Zunächst sei gesagt: Laut Gesundheitsministerium gibt es für NRW derzeit keine validen Daten zur Impfbereitschaft mit Blick auf Astrazeneca. Falls es aber tatsächlich so kommen sollte, regelt ein Erlass des Ministeriums, dass überzähliger Impfstoff in der Verantwortung des jeweiligen Kreises oder der Stadt entsprechend der Priorisierungsvorgaben weiter verimpft werden kann. Erst wenn keine Person aus der ersten Priorisierungskategorie gefunden werden kann, darf eine Person aus der zweiten oder dritten Kategorie die Spritze erhalten.

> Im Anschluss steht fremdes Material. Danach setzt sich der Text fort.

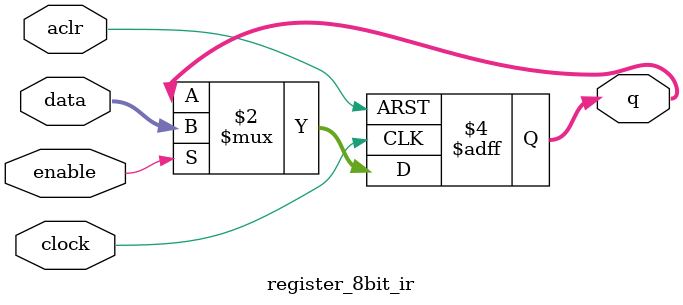
<source format=v>
`timescale 1 ps / 1 ps
module register_8bit (
	aclr,
	clock,
	data,
	enable,
	q);

	input	  aclr;
	input	  clock;
	input	[7:0]  data;
	input	  enable;
	output reg	[7:0]  q;
	
	always @(posedge clock, posedge aclr)
	begin
		if (aclr)
			q <= 8'b0;
		else if (enable)
			q <= data;
	end

endmodule

module register_8bit_ir (
	aclr,
	clock,
	data,
	enable,
	q);

	input	  aclr;
	input	  clock;
	input	[7:0]  data;
	input	  enable;
	output reg	[7:0]  q;
	
	always @(posedge clock, posedge aclr)
	begin
		if (aclr)
			q <= 8'b1010;
		else if (enable)
			q <= data;
	end

endmodule


</source>
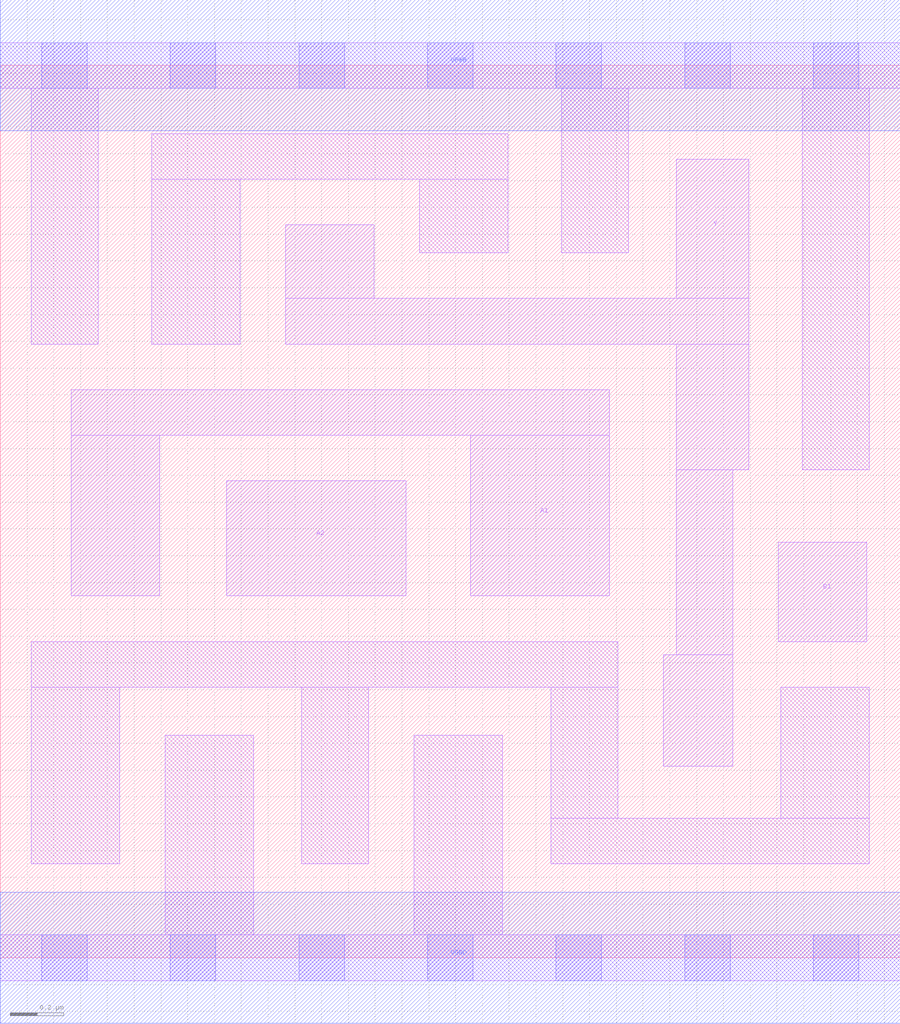
<source format=lef>
# Copyright 2020 The SkyWater PDK Authors
#
# Licensed under the Apache License, Version 2.0 (the "License");
# you may not use this file except in compliance with the License.
# You may obtain a copy of the License at
#
#     https://www.apache.org/licenses/LICENSE-2.0
#
# Unless required by applicable law or agreed to in writing, software
# distributed under the License is distributed on an "AS IS" BASIS,
# WITHOUT WARRANTIES OR CONDITIONS OF ANY KIND, either express or implied.
# See the License for the specific language governing permissions and
# limitations under the License.
#
# SPDX-License-Identifier: Apache-2.0

VERSION 5.7 ;
  NOWIREEXTENSIONATPIN ON ;
  DIVIDERCHAR "/" ;
  BUSBITCHARS "[]" ;
UNITS
  DATABASE MICRONS 200 ;
END UNITS
MACRO sky130_fd_sc_ls__o21ai_2
  CLASS CORE ;
  FOREIGN sky130_fd_sc_ls__o21ai_2 ;
  ORIGIN  0.000000  0.000000 ;
  SIZE  3.360000 BY  3.330000 ;
  SYMMETRY X Y ;
  SITE unit ;
  PIN A1
    ANTENNAGATEAREA  0.558000 ;
    DIRECTION INPUT ;
    USE SIGNAL ;
    PORT
      LAYER li1 ;
        RECT 0.265000 1.350000 0.595000 1.950000 ;
        RECT 0.265000 1.950000 2.275000 2.120000 ;
        RECT 1.755000 1.350000 2.275000 1.950000 ;
    END
  END A1
  PIN A2
    ANTENNAGATEAREA  0.558000 ;
    DIRECTION INPUT ;
    USE SIGNAL ;
    PORT
      LAYER li1 ;
        RECT 0.845000 1.350000 1.515000 1.780000 ;
    END
  END A2
  PIN B1
    ANTENNAGATEAREA  0.558000 ;
    DIRECTION INPUT ;
    USE SIGNAL ;
    PORT
      LAYER li1 ;
        RECT 2.905000 1.180000 3.235000 1.550000 ;
    END
  END B1
  PIN Y
    ANTENNADIFFAREA  0.961100 ;
    DIRECTION OUTPUT ;
    USE SIGNAL ;
    PORT
      LAYER li1 ;
        RECT 1.065000 2.290000 2.795000 2.460000 ;
        RECT 1.065000 2.460000 1.395000 2.735000 ;
        RECT 2.475000 0.715000 2.735000 1.130000 ;
        RECT 2.525000 1.130000 2.735000 1.820000 ;
        RECT 2.525000 1.820000 2.795000 2.290000 ;
        RECT 2.525000 2.460000 2.795000 2.980000 ;
    END
  END Y
  PIN VGND
    DIRECTION INOUT ;
    SHAPE ABUTMENT ;
    USE GROUND ;
    PORT
      LAYER met1 ;
        RECT 0.000000 -0.245000 3.360000 0.245000 ;
    END
  END VGND
  PIN VPWR
    DIRECTION INOUT ;
    SHAPE ABUTMENT ;
    USE POWER ;
    PORT
      LAYER met1 ;
        RECT 0.000000 3.085000 3.360000 3.575000 ;
    END
  END VPWR
  OBS
    LAYER li1 ;
      RECT 0.000000 -0.085000 3.360000 0.085000 ;
      RECT 0.000000  3.245000 3.360000 3.415000 ;
      RECT 0.115000  0.350000 0.445000 1.010000 ;
      RECT 0.115000  1.010000 2.305000 1.180000 ;
      RECT 0.115000  2.290000 0.365000 3.245000 ;
      RECT 0.565000  2.290000 0.895000 2.905000 ;
      RECT 0.565000  2.905000 1.895000 3.075000 ;
      RECT 0.615000  0.085000 0.945000 0.830000 ;
      RECT 1.125000  0.350000 1.375000 1.010000 ;
      RECT 1.545000  0.085000 1.875000 0.830000 ;
      RECT 1.565000  2.630000 1.895000 2.905000 ;
      RECT 2.055000  0.350000 3.245000 0.520000 ;
      RECT 2.055000  0.520000 2.305000 1.010000 ;
      RECT 2.095000  2.630000 2.345000 3.245000 ;
      RECT 2.915000  0.520000 3.245000 1.010000 ;
      RECT 2.995000  1.820000 3.245000 3.245000 ;
    LAYER mcon ;
      RECT 0.155000 -0.085000 0.325000 0.085000 ;
      RECT 0.155000  3.245000 0.325000 3.415000 ;
      RECT 0.635000 -0.085000 0.805000 0.085000 ;
      RECT 0.635000  3.245000 0.805000 3.415000 ;
      RECT 1.115000 -0.085000 1.285000 0.085000 ;
      RECT 1.115000  3.245000 1.285000 3.415000 ;
      RECT 1.595000 -0.085000 1.765000 0.085000 ;
      RECT 1.595000  3.245000 1.765000 3.415000 ;
      RECT 2.075000 -0.085000 2.245000 0.085000 ;
      RECT 2.075000  3.245000 2.245000 3.415000 ;
      RECT 2.555000 -0.085000 2.725000 0.085000 ;
      RECT 2.555000  3.245000 2.725000 3.415000 ;
      RECT 3.035000 -0.085000 3.205000 0.085000 ;
      RECT 3.035000  3.245000 3.205000 3.415000 ;
  END
END sky130_fd_sc_ls__o21ai_2
END LIBRARY

</source>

Wenn bei einer Impfaktion kleinere Mengen übrigbleiben, seien die mobilen Teams angehalten, „diese niedrigschwellig für Personen mit höchster Impfpriorität zu verwenden.“ Bleiben auch dann Dosen übrig, entscheidet die koordinierende Einheit vor Ort über die weitere Verwendung. Dies sei „dem Verwurf von Impfdosen grundsätzlich vorzuziehen“.